I've been playing with ElasticSearch a little and found an issue when doing aggregations.

I have two endpoints, /A and /B. In the first one I have parents for the second one. So, one or many objects in B must belong to one object in A. Therefore, objects in B have an attribute "parentId" with parent index generated by ElasticSearch.

I want to filter parents in A by children attributes of B. In order to do it, I first filter children in B by attributes and get its unique parent ids that I'll later use to get parents.

I send this request:

POST http://localhost:9200/test/B/_search
{
    "query": {
        "query_string": {
            "default_field": "name",
            "query": "derp2*"
        }
    },
    "aggregations": {
        "ids": {
            "terms": {
                "field": "parentId"
            }
        }
    }
}

And get this response:

{
  "took": 91,
  "timed_out": false,
  "_shards": {
    "total": 5,
    "successful": 5,
    "failed": 0
  },
  "hits": {
    "total": 3,
    "max_score": 1,
    "hits": [
      {
        "_index": "test",
        "_type": "child",
        "_id": "AU_fjH5u40Hx1Kh6rfQG",
        "_score": 1,
        "_source": {
          "parentId": "AU_ffvwM40Hx1Kh6rfQA",
          "name": "derp2child2"
        }
      },
      {
        "_index": "test",
        "_type": "child",
        "_id": "AU_fjD_U40Hx1Kh6rfQF",
        "_score": 1,
        "_source": {
          "parentId": "AU_ffvwM40Hx1Kh6rfQA",
          "name": "derp2child1"
        }
      },
      {
        "_index": "test",
        "_type": "child",
        "_id": "AU_fjKqf40Hx1Kh6rfQH",
        "_score": 1,
        "_source": {
          "parentId": "AU_ffvwM40Hx1Kh6rfQA",
          "name": "derp2child3"
        }
      }
    ]
  },
  "aggregations": {
    "ids": {
      "doc_count_error_upper_bound": 0,
      "sum_other_doc_count": 0,
      "buckets": [
        {
          "key": "au_ffvwm40hx1kh6rfqa",
          "doc_count": 3
        }
      ]
    }
  }
}

For some reason, the filtered key is returned in lowercase, hence not being able to request parent to ElasticSearch

GET http://localhost:9200/test/A/au_ffvwm40hx1kh6rfqa

Response:
{
  "_index": "test",
  "_type": "A",
  "_id": "au_ffvwm40hx1kh6rfqa",
  "found": false
}

Any ideas on why is this happening?

回答1:

The difference between the hits and the results of the aggregations is that the aggregations work on the created terms. They will also return the terms. The hits return the original source.
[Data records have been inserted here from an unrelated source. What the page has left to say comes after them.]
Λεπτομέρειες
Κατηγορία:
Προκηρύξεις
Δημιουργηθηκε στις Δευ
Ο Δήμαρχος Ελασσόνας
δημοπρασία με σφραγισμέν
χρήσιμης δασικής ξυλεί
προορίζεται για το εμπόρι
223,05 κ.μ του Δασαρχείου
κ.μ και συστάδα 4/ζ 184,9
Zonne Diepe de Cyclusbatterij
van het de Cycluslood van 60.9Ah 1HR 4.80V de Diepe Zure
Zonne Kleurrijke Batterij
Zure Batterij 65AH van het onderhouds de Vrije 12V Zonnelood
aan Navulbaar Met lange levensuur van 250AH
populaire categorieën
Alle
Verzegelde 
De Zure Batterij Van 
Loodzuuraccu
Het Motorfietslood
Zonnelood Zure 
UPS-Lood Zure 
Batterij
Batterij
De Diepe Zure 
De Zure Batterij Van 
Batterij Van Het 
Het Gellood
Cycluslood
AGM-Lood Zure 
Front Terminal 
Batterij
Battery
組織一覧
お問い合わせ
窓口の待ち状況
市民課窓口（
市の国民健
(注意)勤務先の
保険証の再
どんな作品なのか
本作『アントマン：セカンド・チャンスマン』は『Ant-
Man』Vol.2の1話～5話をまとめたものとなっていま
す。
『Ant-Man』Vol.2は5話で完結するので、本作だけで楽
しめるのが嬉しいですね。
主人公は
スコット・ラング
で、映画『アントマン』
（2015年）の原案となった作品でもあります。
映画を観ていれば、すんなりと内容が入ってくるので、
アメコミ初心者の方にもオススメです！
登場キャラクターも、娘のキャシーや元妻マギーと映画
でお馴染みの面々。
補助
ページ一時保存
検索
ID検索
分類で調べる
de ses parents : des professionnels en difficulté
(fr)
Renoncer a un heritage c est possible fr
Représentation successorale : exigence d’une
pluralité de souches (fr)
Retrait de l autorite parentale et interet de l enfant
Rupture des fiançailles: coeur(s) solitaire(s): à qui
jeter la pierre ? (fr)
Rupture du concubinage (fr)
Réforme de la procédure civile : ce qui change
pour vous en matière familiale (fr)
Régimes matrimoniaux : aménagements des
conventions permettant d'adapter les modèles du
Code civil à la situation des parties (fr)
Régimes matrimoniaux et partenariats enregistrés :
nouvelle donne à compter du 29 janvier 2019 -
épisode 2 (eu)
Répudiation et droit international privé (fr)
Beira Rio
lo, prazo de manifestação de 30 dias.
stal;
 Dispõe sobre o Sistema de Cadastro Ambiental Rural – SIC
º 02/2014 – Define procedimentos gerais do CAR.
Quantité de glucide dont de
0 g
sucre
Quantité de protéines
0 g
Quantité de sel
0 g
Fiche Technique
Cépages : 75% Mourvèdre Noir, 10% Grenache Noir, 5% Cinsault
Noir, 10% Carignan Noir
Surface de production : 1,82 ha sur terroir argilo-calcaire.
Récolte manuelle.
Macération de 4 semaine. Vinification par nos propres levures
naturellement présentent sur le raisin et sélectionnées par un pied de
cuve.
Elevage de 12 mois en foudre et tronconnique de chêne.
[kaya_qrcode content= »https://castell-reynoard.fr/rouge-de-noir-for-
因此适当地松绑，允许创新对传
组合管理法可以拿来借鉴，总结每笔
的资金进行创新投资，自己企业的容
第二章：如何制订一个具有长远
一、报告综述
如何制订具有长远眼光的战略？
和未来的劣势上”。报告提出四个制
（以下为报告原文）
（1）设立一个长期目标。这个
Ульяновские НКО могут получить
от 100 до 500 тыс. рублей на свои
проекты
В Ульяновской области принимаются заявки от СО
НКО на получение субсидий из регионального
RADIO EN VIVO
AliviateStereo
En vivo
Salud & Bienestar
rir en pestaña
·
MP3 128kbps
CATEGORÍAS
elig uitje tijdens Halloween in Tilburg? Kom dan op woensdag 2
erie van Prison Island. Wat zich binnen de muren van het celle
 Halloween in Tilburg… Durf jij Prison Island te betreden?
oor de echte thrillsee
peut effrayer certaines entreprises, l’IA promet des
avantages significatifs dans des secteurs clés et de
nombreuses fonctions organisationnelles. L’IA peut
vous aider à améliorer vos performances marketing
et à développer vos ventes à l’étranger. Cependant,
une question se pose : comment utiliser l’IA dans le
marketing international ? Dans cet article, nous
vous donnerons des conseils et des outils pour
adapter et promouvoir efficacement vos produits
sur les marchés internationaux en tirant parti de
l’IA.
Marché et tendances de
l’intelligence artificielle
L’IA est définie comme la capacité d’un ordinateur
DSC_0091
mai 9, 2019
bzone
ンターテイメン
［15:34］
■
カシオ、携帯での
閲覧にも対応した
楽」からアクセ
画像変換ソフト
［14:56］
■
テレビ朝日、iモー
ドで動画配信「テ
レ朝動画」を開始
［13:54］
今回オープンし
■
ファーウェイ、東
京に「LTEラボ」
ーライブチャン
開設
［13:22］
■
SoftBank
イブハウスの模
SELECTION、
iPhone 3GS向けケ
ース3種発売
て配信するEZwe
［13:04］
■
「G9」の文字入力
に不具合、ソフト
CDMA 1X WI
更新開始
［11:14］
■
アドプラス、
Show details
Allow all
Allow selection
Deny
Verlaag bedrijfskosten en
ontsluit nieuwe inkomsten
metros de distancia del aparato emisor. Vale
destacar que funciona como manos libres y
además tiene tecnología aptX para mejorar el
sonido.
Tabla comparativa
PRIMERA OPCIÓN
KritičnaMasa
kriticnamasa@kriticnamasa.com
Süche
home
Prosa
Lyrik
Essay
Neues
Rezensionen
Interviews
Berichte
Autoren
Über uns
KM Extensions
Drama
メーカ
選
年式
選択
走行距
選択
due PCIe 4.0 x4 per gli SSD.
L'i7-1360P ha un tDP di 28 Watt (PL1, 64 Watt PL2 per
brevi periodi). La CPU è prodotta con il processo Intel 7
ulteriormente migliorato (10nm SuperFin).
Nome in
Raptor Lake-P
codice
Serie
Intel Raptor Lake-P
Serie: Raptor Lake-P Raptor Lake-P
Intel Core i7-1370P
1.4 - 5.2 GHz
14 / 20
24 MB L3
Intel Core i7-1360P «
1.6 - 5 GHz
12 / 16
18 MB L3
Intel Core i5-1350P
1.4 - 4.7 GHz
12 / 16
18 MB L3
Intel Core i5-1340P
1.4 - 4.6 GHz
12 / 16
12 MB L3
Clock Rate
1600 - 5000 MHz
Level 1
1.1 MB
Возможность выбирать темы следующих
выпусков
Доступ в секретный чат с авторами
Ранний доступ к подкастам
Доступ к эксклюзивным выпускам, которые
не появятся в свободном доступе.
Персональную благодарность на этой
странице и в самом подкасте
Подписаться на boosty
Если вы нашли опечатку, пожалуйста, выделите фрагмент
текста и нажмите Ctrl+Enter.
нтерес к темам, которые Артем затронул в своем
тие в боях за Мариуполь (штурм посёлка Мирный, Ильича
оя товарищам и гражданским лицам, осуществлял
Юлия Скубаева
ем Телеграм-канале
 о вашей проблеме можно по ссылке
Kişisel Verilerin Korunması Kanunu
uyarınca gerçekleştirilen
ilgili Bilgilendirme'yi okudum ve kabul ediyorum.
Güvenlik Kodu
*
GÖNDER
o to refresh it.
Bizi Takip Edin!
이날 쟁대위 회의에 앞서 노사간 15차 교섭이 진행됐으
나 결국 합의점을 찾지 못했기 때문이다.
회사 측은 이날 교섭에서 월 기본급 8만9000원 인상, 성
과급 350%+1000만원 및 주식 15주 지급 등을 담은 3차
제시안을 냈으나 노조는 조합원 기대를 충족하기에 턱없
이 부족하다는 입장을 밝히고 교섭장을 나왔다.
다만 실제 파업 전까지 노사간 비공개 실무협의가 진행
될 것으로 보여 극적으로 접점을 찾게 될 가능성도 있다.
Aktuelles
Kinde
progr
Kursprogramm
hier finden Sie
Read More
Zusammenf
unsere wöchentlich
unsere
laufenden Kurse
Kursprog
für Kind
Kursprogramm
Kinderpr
How are these terms created? Based on the chosen analyser, which in your case is the default one, the standard analyser. One of the things this analyser does is lowercasing all the characters of the terms. Like mentioned by Andrei, you should configure the field parentId to be not_analyzed.

PUT test
{
  "mappings": {
    "B": {
      "properties": {
        "parentId": {
          "type": "string",
          "index": "not_analyzed"
        }
      }
    }
  }   
}